O 10 está morto, viva o 10!


"O futebol conseguiu destruir de forma autofágica o seu maior símbolo e fonte de magia

O futebol inverteu-se, deixou-se virar do avesso. Hoje, tudo é invertido, falso ou decimal: os laterais, os centrais e os extremos invertidos, os 6,5 e os 9,5, e os falsos 9 e 10. Até o guarda-redes passou a ser o falso líbero. O jogador tornou-se híbrido, ocupa, à vez, mais bolsas de espaço.

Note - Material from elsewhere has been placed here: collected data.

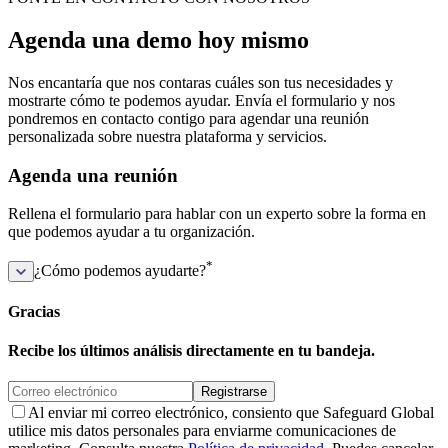
Agenda una demo hoy mismo
Nos encantaría que nos contaras cuáles son tus necesidades y
mostrarte cómo te podemos ayudar. Envía el formulario y nos
pondremos en contacto contigo para agendar una reunión
personalizada sobre nuestra plataforma y servicios.
Agenda una reunión
Rellena el formulario para hablar con un experto sobre la forma en
que podemos ayudar a tu organización.
*
¿Cómo podemos ayudarte?
Gracias
Recibe los últimos análisis directamente en tu bandeja.
Registrarse
Al enviar mi correo electrónico, consiento que Safeguard Global
utilice mis datos personales para enviarme comunicaciones de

O trinco, médio defensivo destruidor e posicional, morreu. O dez, símbolo-maior não só em campo, mas de um modo de estar e de vida, quase de rockstar, é apenas número sem significado. O extremo clássico está em vias de extinção.
As linhas apertaram para levar ao limite a máxima de Cruijff e Michels: torna o campo grande com bola e pequeno sem esta. O problema é que hoje já ninguém lhe devolve as reais dimensões. Todos não só sabem como pensam mantê-lo o mais reduzido possível.
Num mundo em que se privilegia o futebolista aposicional e multifuncional, ao 10, primeiro, roubaram o espaço. Apertaram o que havia entre linhas até se sentir claustrofóbico. Então, exilou-se num flanco. Destros na esquerda, canhotos na direita, e partir daí para dentro.
Contudo, tornou-se vítima do próprio sucesso e abriu o caminho aos extremos de pé contrário, mais dribladores e explosivos, embora com menos passe. Messi sobrevive por ser um génio, porém já combate «últimas batalhas».
Outros baixaram, como Pirlo e Modric. Mas teriam sempre de ser muito bons como foram para subsistir, ou o multifuncional garantiria sempre mais recuperações e os mesmos passes verticais.
Com os extremos em diagonais outside-in, os treinadores abusam das linhas de 5 e acrescentam gente ao interior. O jogo tornou-se mais defensivo: na busca de superioridades, na falta de risco, na aposta nas bolas paradas ou nos penáltis.
De forma inacreditável, um futebol autofágico destruiu o seu maior símbolo. Perdeu magia, ficou previsível, igual, enfadonho. E, aí, sobressai o original, com respostas para tudo.
Os sul-americanos, que ainda protegem Messi e James, olham com desdém para a Europa. A Argentina, única capaz de quebrar a série de Mundiais ganhos pelo Velho Continente num momento afirmação da sua maior figura, ainda os cria. O Brasil não. Até o relacionismo de Diniz, que combatia a normalização do juego de posición, entrou em desgraça.
Todo o continente atravessa uma crise de talento. E se, de repente, os resultados se tornarem ainda mais negativos, cairá o maior obstáculo a nova (e infeliz) europeização da América Latina."